Source extract -
We should sort these out to use real request-scoped contexts. Any code path that creates a background context (e.g. context.Background() or context.TODO()) deep in the stack is a smell. It means we've lost the request context that should have been passed from the caller.

The way this should work is every incoming request gets its own context at the API layer, and that context gets threaded down through the stack so each layer can use it. OTel wires this up automatically. Once the SDK and your API framework are wired up, spans and trace data get attached to that request context as it flows through, without you having to do anything extra per call site. This is how OTel makes our existing setup more powerful out of the box.

So the two things we need to close the loop on our telemetry strategy are: 1) make sure the OTel SDK and API framework integration are configured correctly so trace propagation is set up at the boundary, and 2) make sure every handler is passing its request context down the call stack rather than creating new detached contexts along the way.

Thanks for feedback. Sounds good, I will work on adding the context correctly and not creating context.Background on the fly.

What the exercise asks - Continue the discussion of passing request contexts for OpenTelemetry tracing from its last sentence.

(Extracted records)
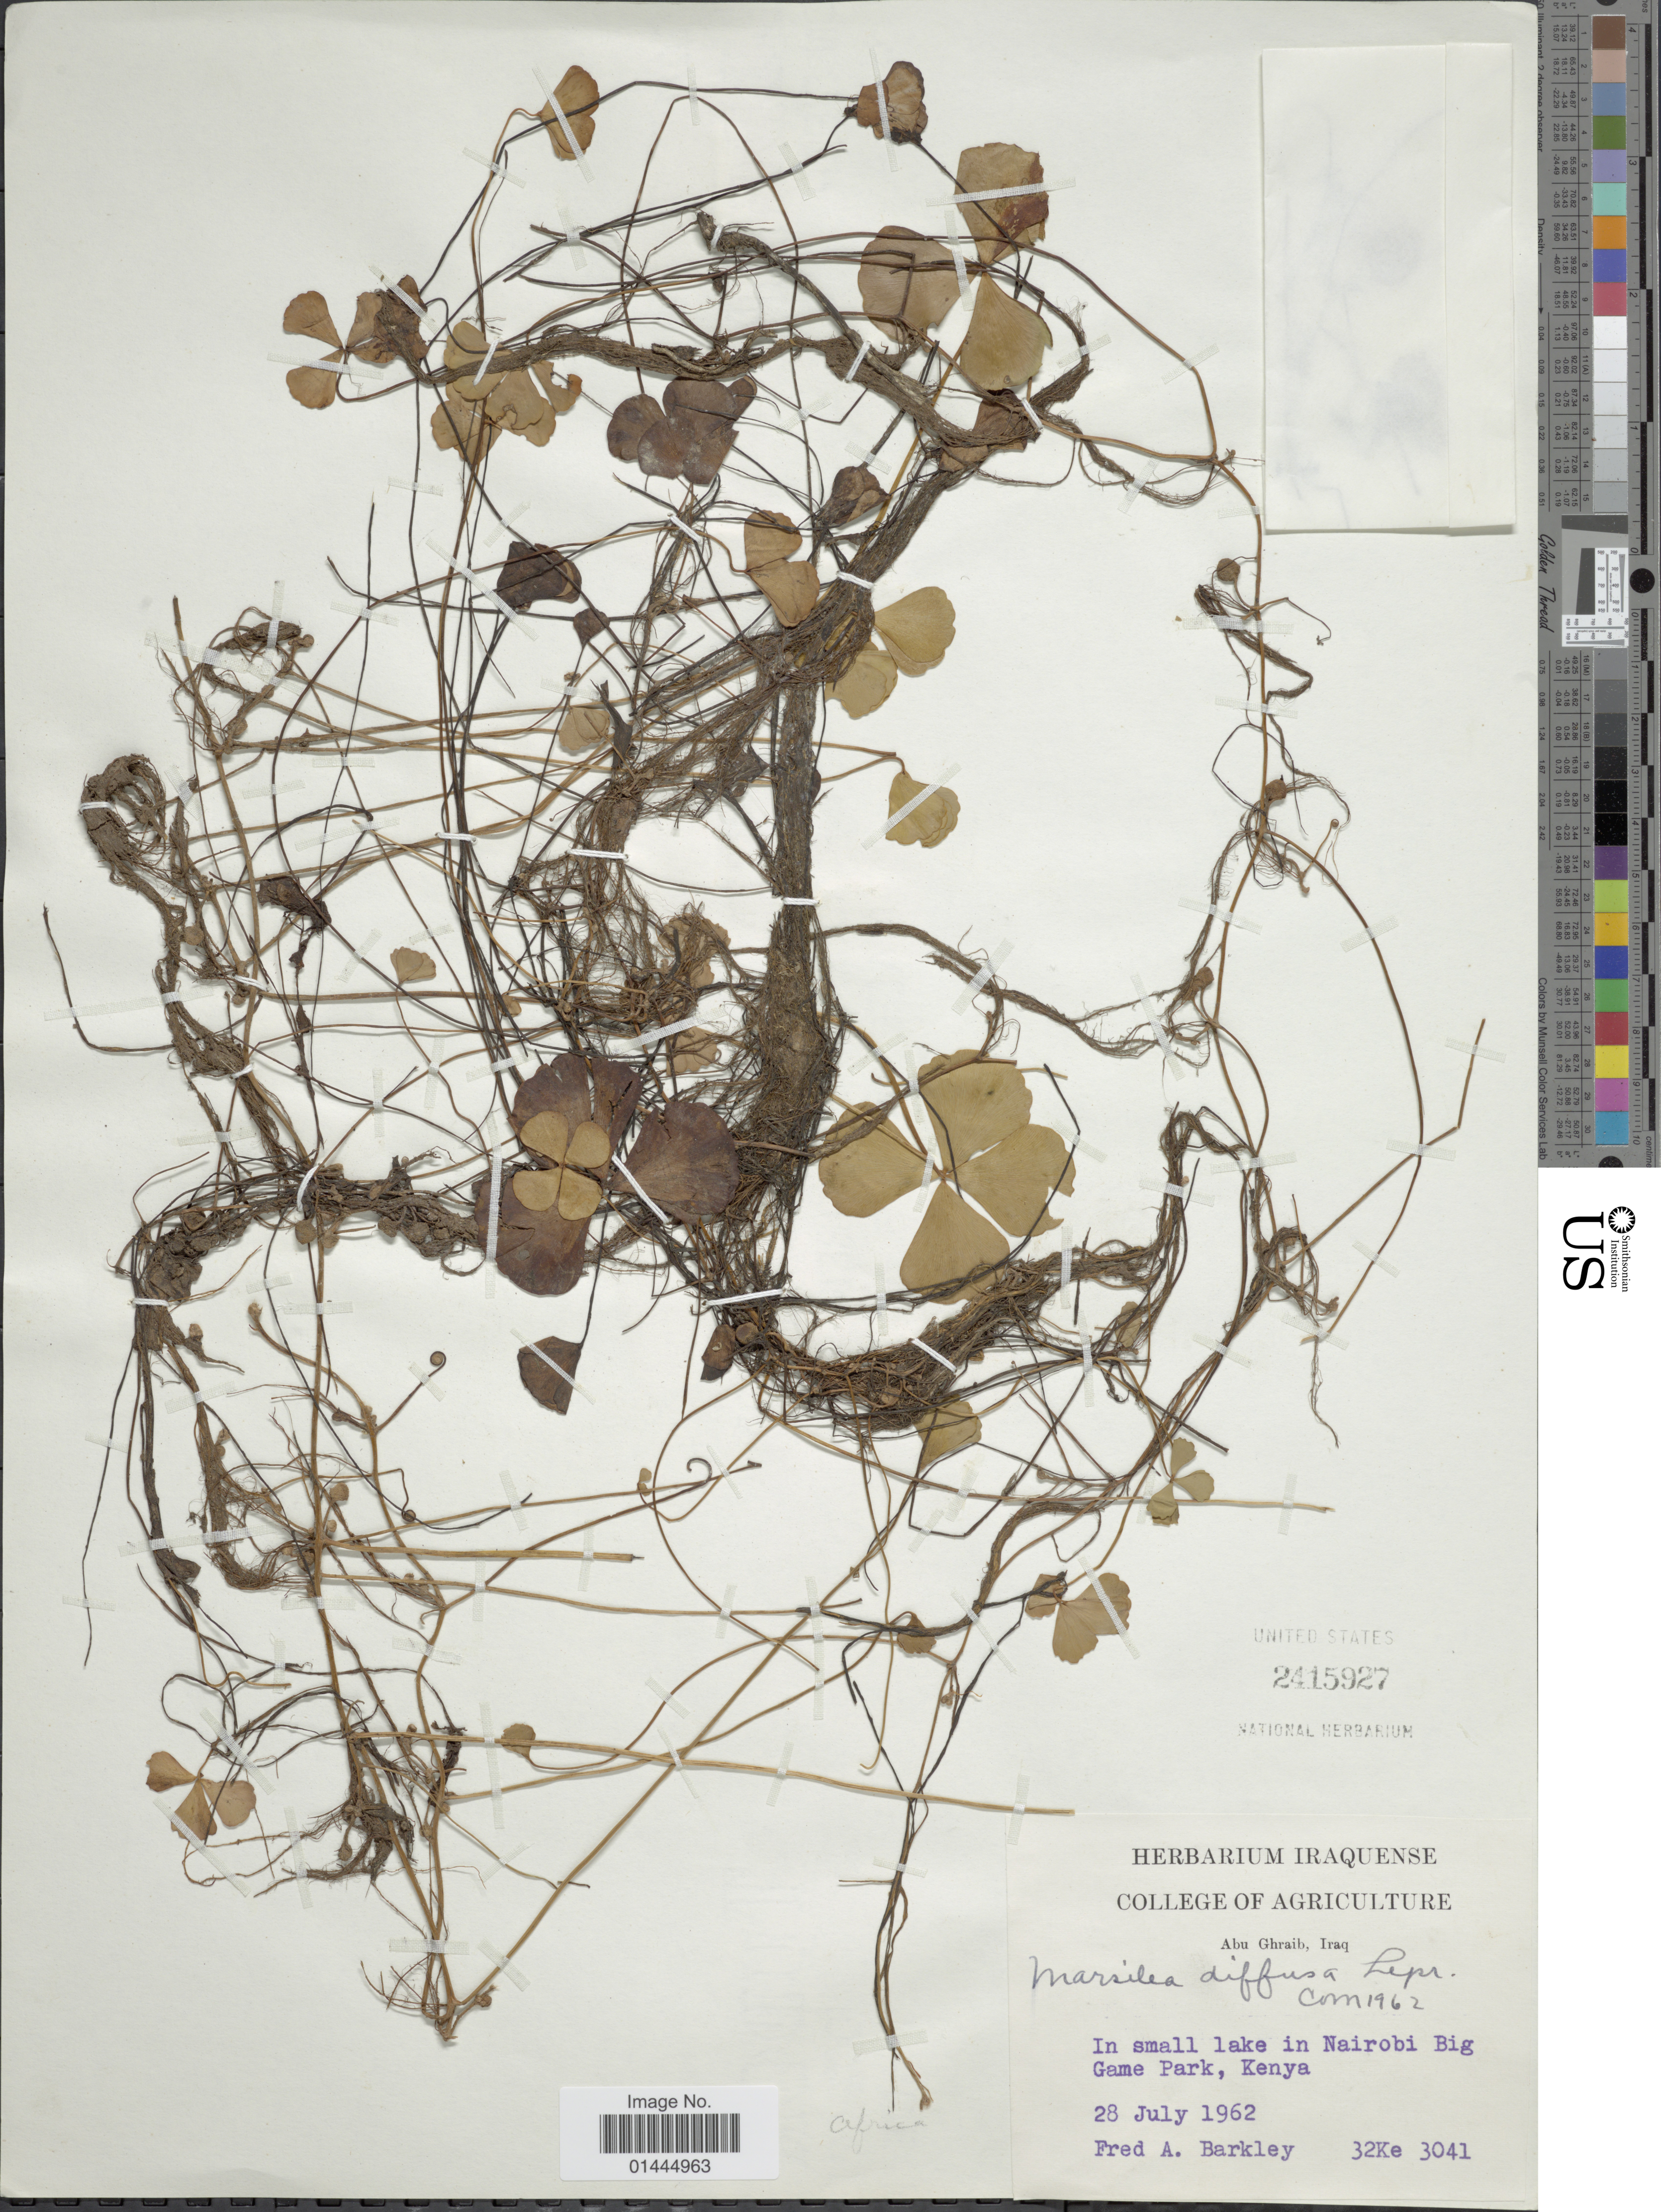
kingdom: Plantae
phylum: Tracheophyta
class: Polypodiopsida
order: Salviniales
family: Marsileaceae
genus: Marsilea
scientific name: Marsilea diffusa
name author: Lepr. ex A. Braun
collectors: F. A. Barkley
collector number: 32Ke 3041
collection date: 1962-07-28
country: Kenya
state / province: Nairobi Area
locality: In small lake in Nairobi Big Game Park.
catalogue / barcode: US 2415927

Task result -
bdchatham · 2026-04-16T21:07:57Z

+func recordFilterLogFetchBatchComplete(pipeline string) {
+	ctx := context.Background()
+	rpcTelemetryMetrics.filterLogFetchBatches.Add(ctx, 1,
+		metric.WithAttributes(attribute.String("pipeline", pipeline)),


Let's take a step back to reframe this.

What are we trying to measure with this metric:

filterLogFetchBatches: must(rpcTelemetryMeter.Int64Counter( "evmrpc_filter_log_fetch_batches_total", metric.WithDescription("Internal filter/getLogs block batches completed (per pipeline path, not per RPC)"), metric.WithUnit("{batch}")

For instance, as a service owner, when I am looking into performance or operational behavior, what does the count tell me about the operation of the service? And for the questions I am trying to use it to answer, does it give me the whole answer? Are other metrics needed to supplement the reasoning?

This is a meta question so don't feel like this should all be deduced from the line of code we're looking at 😄

bdchatham · 2026-04-17T02:26:13Z

-	defer func() {
-		metrics.IncrementRpcRequestCounter("num_blocks_fetched", "blocks", true)
-	}()
-


I'm aligned with removing this. The naming is not representative of what it's actually measuring.

Only argument I could see for keeping this is if any of our own telemetry or external infra providers would use this.

@masih - technically this could break external party's observability using this. The value of this metric seems limited at best. I'm thinking we remove it and replace it with a better one in a follow-up,

wdyt?

I am OK with removing this. I recommend looking into git history to see why this was added. I suspect it was added to debug a point of potential contention.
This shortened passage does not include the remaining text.